-------- SUPPLIED MATERIAL
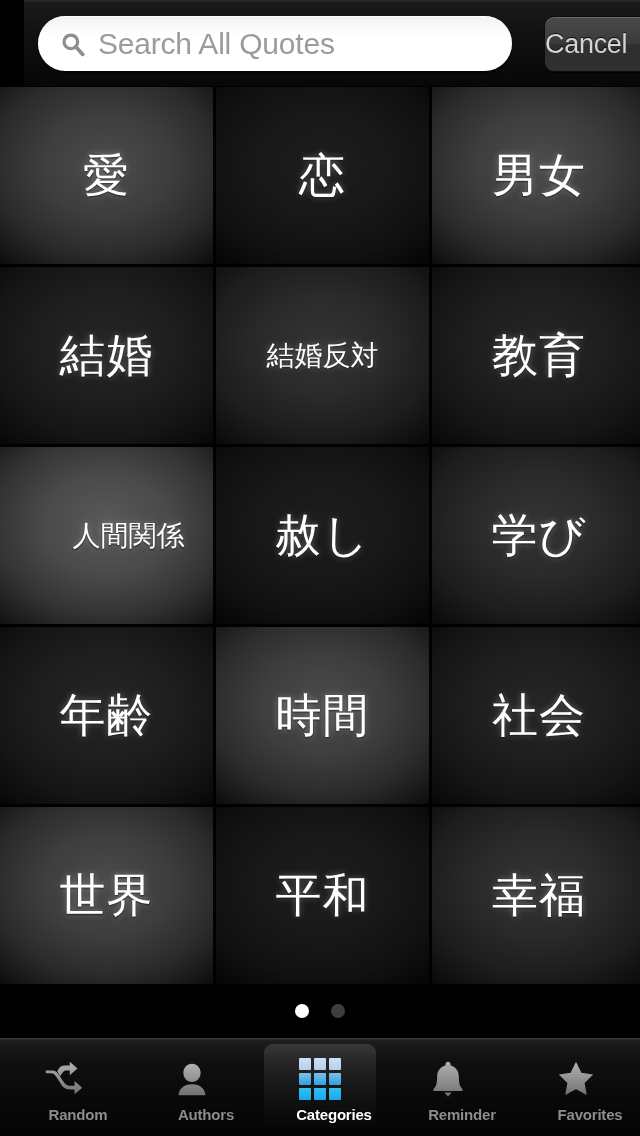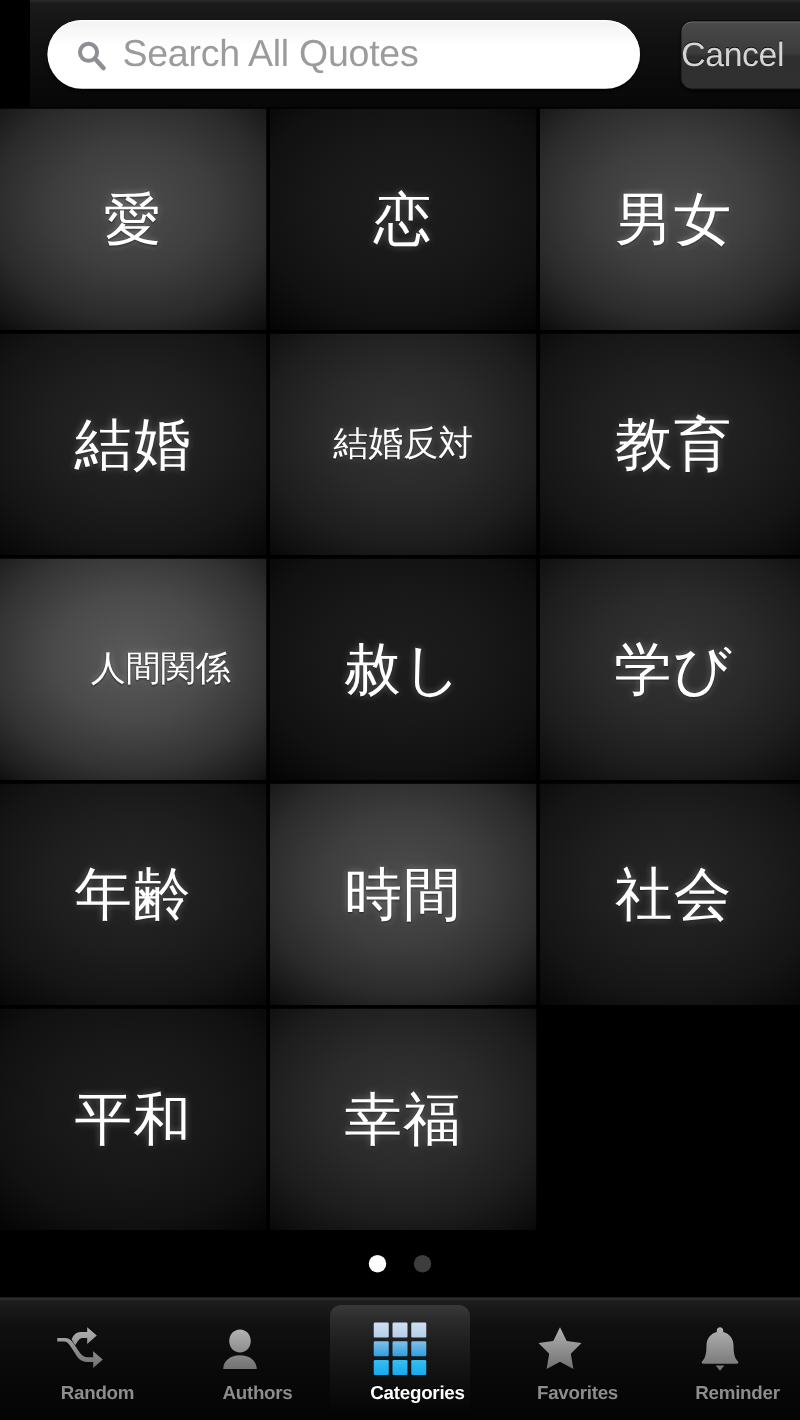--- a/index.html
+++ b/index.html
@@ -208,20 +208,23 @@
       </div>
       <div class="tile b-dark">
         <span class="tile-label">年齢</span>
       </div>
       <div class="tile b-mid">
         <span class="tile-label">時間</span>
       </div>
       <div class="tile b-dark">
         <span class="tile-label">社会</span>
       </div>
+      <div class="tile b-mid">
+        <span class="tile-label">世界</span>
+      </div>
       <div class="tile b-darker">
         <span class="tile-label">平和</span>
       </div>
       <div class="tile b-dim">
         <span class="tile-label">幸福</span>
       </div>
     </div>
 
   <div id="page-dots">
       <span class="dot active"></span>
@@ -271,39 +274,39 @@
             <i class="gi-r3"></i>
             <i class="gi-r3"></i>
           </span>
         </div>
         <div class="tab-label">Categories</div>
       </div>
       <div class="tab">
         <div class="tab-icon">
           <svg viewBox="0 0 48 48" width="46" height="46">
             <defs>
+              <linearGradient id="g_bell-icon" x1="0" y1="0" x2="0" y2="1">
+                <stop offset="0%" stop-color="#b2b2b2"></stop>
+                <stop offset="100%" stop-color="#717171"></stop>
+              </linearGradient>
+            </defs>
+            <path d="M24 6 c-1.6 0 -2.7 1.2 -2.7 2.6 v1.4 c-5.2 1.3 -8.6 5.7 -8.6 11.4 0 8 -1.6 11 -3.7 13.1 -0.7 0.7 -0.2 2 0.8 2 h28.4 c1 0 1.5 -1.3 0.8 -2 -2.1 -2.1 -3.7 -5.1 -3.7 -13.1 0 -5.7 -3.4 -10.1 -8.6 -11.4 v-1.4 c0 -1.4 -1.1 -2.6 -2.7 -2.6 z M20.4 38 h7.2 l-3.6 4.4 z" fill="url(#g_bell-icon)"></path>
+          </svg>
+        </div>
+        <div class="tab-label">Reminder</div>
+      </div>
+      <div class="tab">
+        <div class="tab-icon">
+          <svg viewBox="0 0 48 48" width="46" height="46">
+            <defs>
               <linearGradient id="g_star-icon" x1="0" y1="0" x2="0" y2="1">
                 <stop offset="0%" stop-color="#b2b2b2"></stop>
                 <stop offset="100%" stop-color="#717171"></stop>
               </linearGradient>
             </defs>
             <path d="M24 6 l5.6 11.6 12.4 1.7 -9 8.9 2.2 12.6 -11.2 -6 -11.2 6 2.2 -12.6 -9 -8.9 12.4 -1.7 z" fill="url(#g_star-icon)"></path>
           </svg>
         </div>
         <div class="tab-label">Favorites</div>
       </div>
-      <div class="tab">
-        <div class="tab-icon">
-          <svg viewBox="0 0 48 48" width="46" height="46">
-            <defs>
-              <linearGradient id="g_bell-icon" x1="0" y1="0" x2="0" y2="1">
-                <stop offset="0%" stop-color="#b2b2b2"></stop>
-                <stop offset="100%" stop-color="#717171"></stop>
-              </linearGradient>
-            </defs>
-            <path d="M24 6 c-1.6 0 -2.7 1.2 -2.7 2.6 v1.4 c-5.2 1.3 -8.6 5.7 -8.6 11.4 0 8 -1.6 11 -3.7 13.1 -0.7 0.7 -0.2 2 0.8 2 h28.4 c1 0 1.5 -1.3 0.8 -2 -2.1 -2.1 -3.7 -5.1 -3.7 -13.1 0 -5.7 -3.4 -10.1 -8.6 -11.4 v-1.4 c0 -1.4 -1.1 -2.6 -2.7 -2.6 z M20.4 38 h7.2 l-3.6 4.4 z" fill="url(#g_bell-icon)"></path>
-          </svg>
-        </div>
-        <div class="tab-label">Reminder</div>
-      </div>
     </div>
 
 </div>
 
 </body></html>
----------------
TASK | Copy each line of the records above without change, but do not include any picture.

WORKED SOLUTION |
--- a/index.html
+++ b/index.html
@@ -208,20 +208,23 @@
       </div>
       <div class="tile b-dark">
         <span class="tile-label">年齢</span>
       </div>
       <div class="tile b-mid">
         <span class="tile-label">時間</span>
       </div>
       <div class="tile b-dark">
         <span class="tile-label">社会</span>
       </div>
+      <div class="tile b-mid">
+        <span class="tile-label">世界</span>
+      </div>
       <div class="tile b-darker">
         <span class="tile-label">平和</span>
       </div>
       <div class="tile b-dim">
         <span class="tile-label">幸福</span>
       </div>
     </div>
 
   <div id="page-dots">
       <span class="dot active"></span>
@@ -271,39 +274,39 @@
             <i class="gi-r3"></i>
             <i class="gi-r3"></i>
           </span>
         </div>
         <div class="tab-label">Categories</div>
       </div>
       <div class="tab">
         <div class="tab-icon">
           <svg viewBox="0 0 48 48" width="46" height="46">
             <defs>
+              <linearGradient id="g_bell-icon" x1="0" y1="0" x2="0" y2="1">
+                <stop offset="0%" stop-color="#b2b2b2"></stop>
+                <stop offset="100%" stop-color="#717171"></stop>
+              </linearGradient>
+            </defs>
+            <path d="M24 6 c-1.6 0 -2.7 1.2 -2.7 2.6 v1.4 c-5.2 1.3 -8.6 5.7 -8.6 11.4 0 8 -1.6 11 -3.7 13.1 -0.7 0.7 -0.2 2 0.8 2 h28.4 c1 0 1.5 -1.3 0.8 -2 -2.1 -2.1 -3.7 -5.1 -3.7 -13.1 0 -5.7 -3.4 -10.1 -8.6 -11.4 v-1.4 c0 -1.4 -1.1 -2.6 -2.7 -2.6 z M20.4 38 h7.2 l-3.6 4.4 z" fill="url(#g_bell-icon)"></path>
+          </svg>
+        </div>
+        <div class="tab-label">Reminder</div>
+      </div>
+      <div class="tab">
+        <div class="tab-icon">
+          <svg viewBox="0 0 48 48" width="46" height="46">
+            <defs>
               <linearGradient id="g_star-icon" x1="0" y1="0" x2="0" y2="1">
                 <stop offset="0%" stop-color="#b2b2b2"></stop>
                 <stop offset="100%" stop-color="#717171"></stop>
               </linearGradient>
             </defs>
             <path d="M24 6 l5.6 11.6 12.4 1.7 -9 8.9 2.2 12.6 -11.2 -6 -11.2 6 2.2 -12.6 -9 -8.9 12.4 -1.7 z" fill="url(#g_star-icon)"></path>
           </svg>
         </div>
         <div class="tab-label">Favorites</div>
       </div>
-      <div class="tab">
-        <div class="tab-icon">
-          <svg viewBox="0 0 48 48" width="46" height="46">
-            <defs>
-              <linearGradient id="g_bell-icon" x1="0" y1="0" x2="0" y2="1">
-                <stop offset="0%" stop-color="#b2b2b2"></stop>
-                <stop offset="100%" stop-color="#717171"></stop>
-              </linearGradient>
-            </defs>
-            <path d="M24 6 c-1.6 0 -2.7 1.2 -2.7 2.6 v1.4 c-5.2 1.3 -8.6 5.7 -8.6 11.4 0 8 -1.6 11 -3.7 13.1 -0.7 0.7 -0.2 2 0.8 2 h28.4 c1 0 1.5 -1.3 0.8 -2 -2.1 -2.1 -3.7 -5.1 -3.7 -13.1 0 -5.7 -3.4 -10.1 -8.6 -11.4 v-1.4 c0 -1.4 -1.1 -2.6 -2.7 -2.6 z M20.4 38 h7.2 l-3.6 4.4 z" fill="url(#g_bell-icon)"></path>
-          </svg>
-        </div>
-        <div class="tab-label">Reminder</div>
-      </div>
     </div>
 
 </div>
 
 </body></html>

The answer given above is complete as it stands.